TIKRIT, Iraq — Iraqi Shiites, oppressed by Saddam Hussein, welcomed the hanging of two of his aides on Monday though some also joined Sunni Arabs in expressing shock that his half-brother’s head was ripped off by the noose.
Saddam’s two co-defendants were hanged before dawn on Monday, the Iraqi government said, but they admitted that the head of his half-brother Barzan Ibrahim al-Tikriti was also torn from his body by the force of the rope during the execution.
In Saddam and Barzan’s home town of Tikrit, a Sunni Arab stronghold north of Baghdad, a black banner was raised on the main mosque named after Saddam saying: “The people of Tikrit mourn the two martyrs ... killed by sectarian hands.”

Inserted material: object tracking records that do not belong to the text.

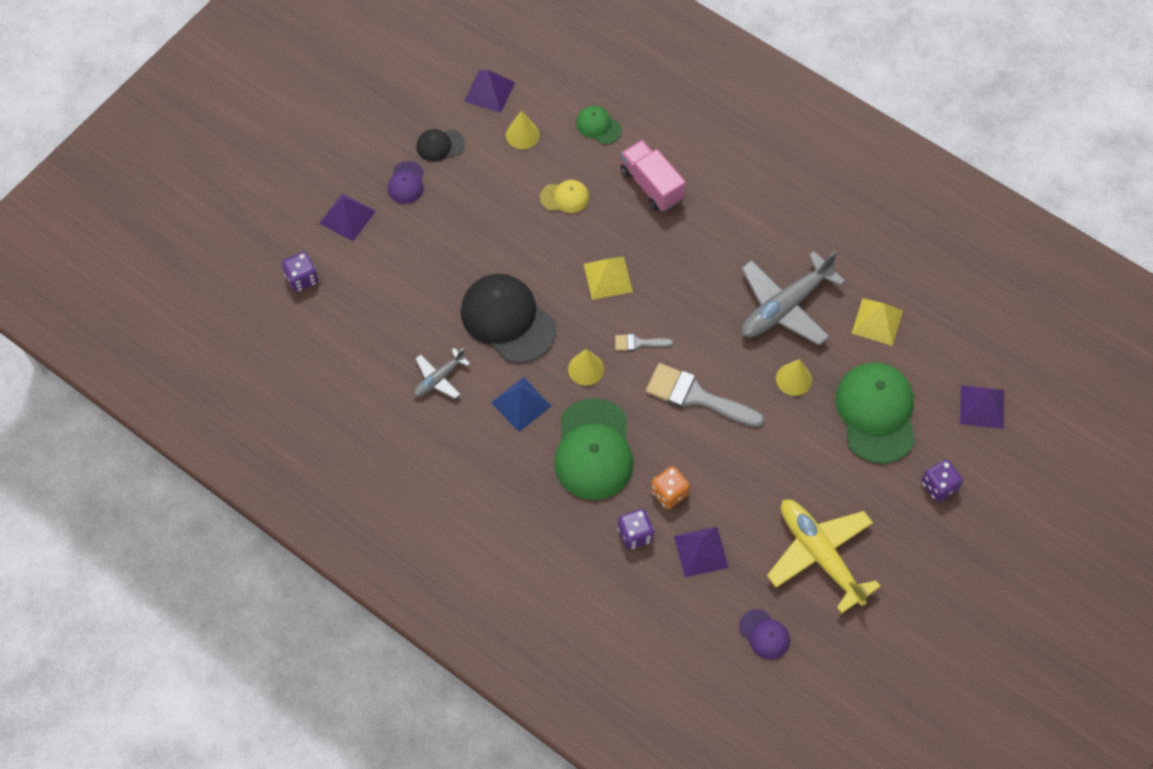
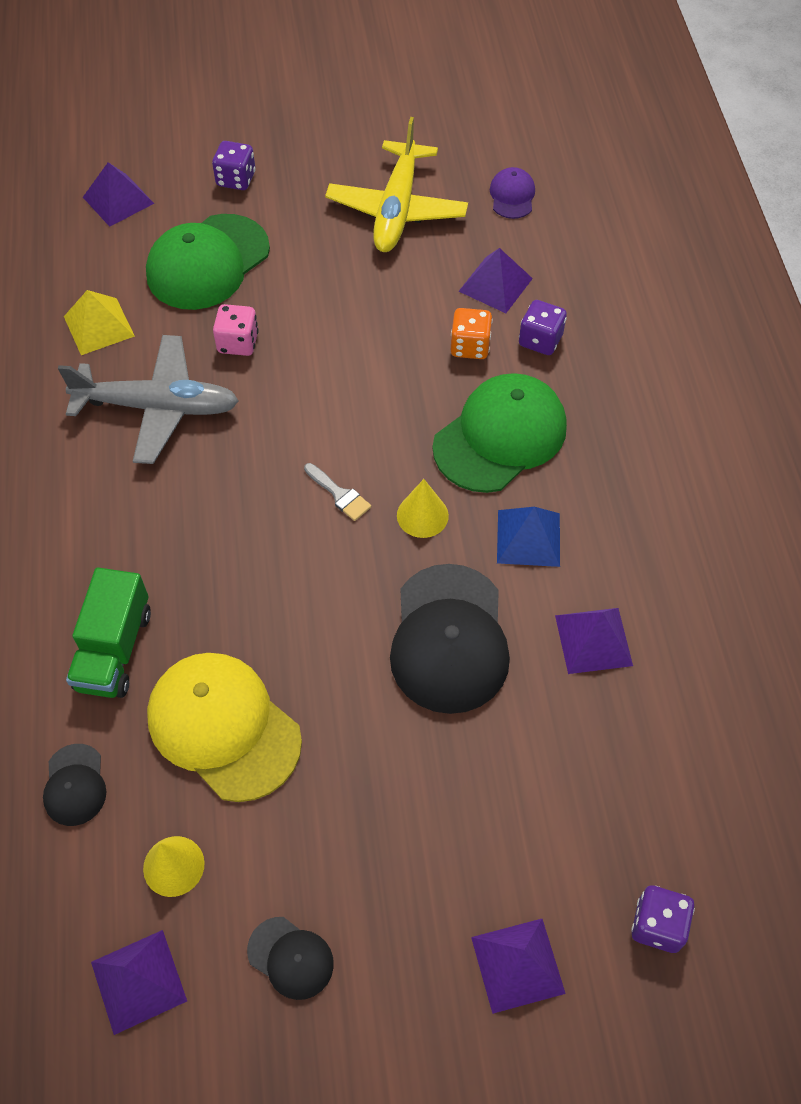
camera: 135 degrees left, 5 degrees down
(406, 183) = (391, 941): purple cap -> none
(439, 378) = (593, 640): grey plane -> purple pyramid
(565, 197) = (223, 727): yellow cap -> yellow cap, size x2.05
(598, 126) = (75, 785): green cap -> black cap
(608, 278) = (289, 588): yellow pyramid -> none
(651, 185) = (114, 649): pink truck -> green truck
(696, 397) = (345, 401): grey brush -> none
(794, 379) = (238, 343): yellow cone -> pink dice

“There is no way a head would be ripped off the body during a hanging. I’m sure they mutilated the bodies after they hanged them,” said Ahmed Mustafa, a 30-year-old student in the northern city of Mosul, accusing Iraq’s Shiite-led government of “sucking the blood of the people”.
Clearly conscious of the uproar over sectarian taunts during the illicitly filmed hanging of the ousted Sunni Arab president two weeks ago, government spokesman Ali al-Dabbagh insisted there was “no violation of procedure”.
Reference works on judicial killing do assert that decapitation is a possibility during hanging. But the admission that Barzan suffered such a fate sparked suspicion and anger, especially in Tikrit.
“People are resentful for the way that Barzan has been executed, the tearing of his head from his body,” said Abdullah al-Jubara, deputy governor of Salahaddin province around Tikrit.
Firas Abdullah, 30, a civil servant, said the executions underlined how unfair the legal proceedings had been.
“The court is illegal, it’s a toy in the hands of the Americans and Iran,” he said, in a reference to perceived links between Iraq’s Shiite majority and neighboring Shiite Iran.
Some Shiites too, however, were troubled by the hanging.
“They deserved to be hanged. Justice has taken its course,” said Issam Abdullah, a 27-year-old teacher in Safwan in the overwhelmingly Shiite south of Iraq.
“But the state has to explain what happened during Barzan’s execution, especially the ripping off of his head,” he added.
Ali Abbas Ridha, 27, a Shiite in Mosul, said he feared the executions would provoke violence. “What they’ve done incites people to sectarianism even more. Whether they were executed or not, what’s the use of it?” he said.
Barzan and Saddam’s former chief judge, Awad Hamed al-Bander, were convicted with Saddam for crimes against humanity in the killing of 148 Shiites in the 1980s.
Celebrations in Sadr City
In Sadr City, the Baghdad stronghold of the Mahdi Army, a militia loyal to Shiite cleric Muqtada al-Sadr, there was celebration at the executions, though some said hanging was the least the two aides of Saddam deserved.
“They should have been put in a cage and handed over to the Iraqis,” said Sadr City resident Ali Jassim.
Another resident, Moussa Jabor, echoed that sentiment: “This is the least he should get. He should have been handed over to the people. Execution is a blessing for him.”
Some in Baghdad were more concerned by the violence and instability in Iraq, where sectarian attacks are threatening to pitch the country into civil war.
“It’s bad timing, the country will surge into anarchy,” said Mohammed, an ethnic Kurdish man living in Baghdad.
Illicitly filmed video footage of Saddam’s execution showing he was taunted by Shiite officials who chanted Sadr’s name has inflamed sectarian passions, and Sunni Arabs charged the whole process was more about revenge than justice.
Long oppressed under Saddam, Shiites and Kurds now dominate the political process in Iraq, while Saddam’s fellow Sunni Arabs, a numerical minority, have lost influence and fear even further marginalization at the hands of Shiites.
“We consider this a day of justice,” said Khadhem Mohammed, another Sadr City resident. “Justice has been done.”